#### Job 1
In the forum thread on C# and C++ interfaces, what is an interface vtable called in the OpenJDK JVM?

C# and C++ – Implementing Pure Abstract Classes and Interfaces

abstract classcinterfacesoptimization

Although this isn't mandatory in the C++ standard, it seems the way GCC for example, implements parent classes, including pure abstract ones, is by including a pointer to the v-table for that abstract class in every instantiation of the class in question.

Naturally this bloats the size of every instance of this class by a pointer for every parent class it has.

But I've noticed that many C# classes and structs have lots of parent interfaces, which are basically pure abstract classes. I would be surprised if every instance of say Decimal, was bloated with 6 pointers to all it's various interfaces.

So if C# does do interfaces differently, how does it do them, at least in a typical implementation (I understand the standard itself may not define such an implementation)? And do any C++ implementations have a way of avoiding object size bloat when adding pure virtual parents to classes?

Best Answer

In C# and Java implementations, the objects typically have a single pointer to its class. This is possible because they are single-inheritance languages. The class structure then contains the vtable for the single-inheritance hierarchy. But calling interface methods has all the problems of multiple inheritance as well. This is typically solved by putting additional vtables for all implemented interfaces into the class structure. This saves space compared to typical virtual inheritance implementations in C++, but makes interface method dispatch more complicated – which can be partially compensated by caching.

E.g. in the OpenJDK JVM, each class contains an array of vtables for all implemented interfaces (an interface vtable is called an itable). When an interface method is called, this array is searched linearly for the itable of that interface, then the method can be dispatched through that itable. Caching is used so that each call site remembers the result of the method dispatch, so this search only has to be repeated when the concrete object type changes. Pseudocode for method dispatch:

// Dispatch SomeInterface.method
Method const* resolve_method(
    Object const* instance, Klass const* interface, uint itable_slot) {

  Klass const* klass = instance->klass;

  for (Itable const* itable : klass->itables()) {
    if (itable->klass() == interface)
      return itable[itable_slot];
  }

  throw ...;  // class does not implement required interface
}

(Compare the real code in the OpenJDK HotSpot interpreter or x86 compiler.)

#### Job 2
Please show each line of the records that contains the word "many".

#### Records
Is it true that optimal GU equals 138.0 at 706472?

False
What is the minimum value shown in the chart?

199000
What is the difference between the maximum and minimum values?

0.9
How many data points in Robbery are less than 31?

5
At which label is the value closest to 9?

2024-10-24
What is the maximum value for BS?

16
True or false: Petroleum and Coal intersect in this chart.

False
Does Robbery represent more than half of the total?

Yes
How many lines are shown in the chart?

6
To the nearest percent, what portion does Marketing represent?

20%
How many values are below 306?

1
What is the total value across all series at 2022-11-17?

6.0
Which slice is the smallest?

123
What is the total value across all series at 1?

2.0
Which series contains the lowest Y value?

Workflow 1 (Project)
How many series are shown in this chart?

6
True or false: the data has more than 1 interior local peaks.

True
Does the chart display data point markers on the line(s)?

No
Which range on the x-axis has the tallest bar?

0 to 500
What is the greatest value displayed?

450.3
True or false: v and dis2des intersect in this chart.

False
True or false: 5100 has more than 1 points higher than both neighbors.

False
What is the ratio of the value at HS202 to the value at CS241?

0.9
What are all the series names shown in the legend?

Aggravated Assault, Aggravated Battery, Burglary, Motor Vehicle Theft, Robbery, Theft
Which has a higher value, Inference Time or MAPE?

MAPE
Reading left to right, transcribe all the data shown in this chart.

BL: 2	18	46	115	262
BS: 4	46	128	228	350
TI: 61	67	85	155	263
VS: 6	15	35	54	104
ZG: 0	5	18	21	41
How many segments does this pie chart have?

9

#### Exercise result 1
An itable.

#### Exercise result 2
How many data points in Robbery are less than 31?
How many lines are shown in the chart?
How many values are below 306?
How many series are shown in this chart?
How many segments does this pie chart have?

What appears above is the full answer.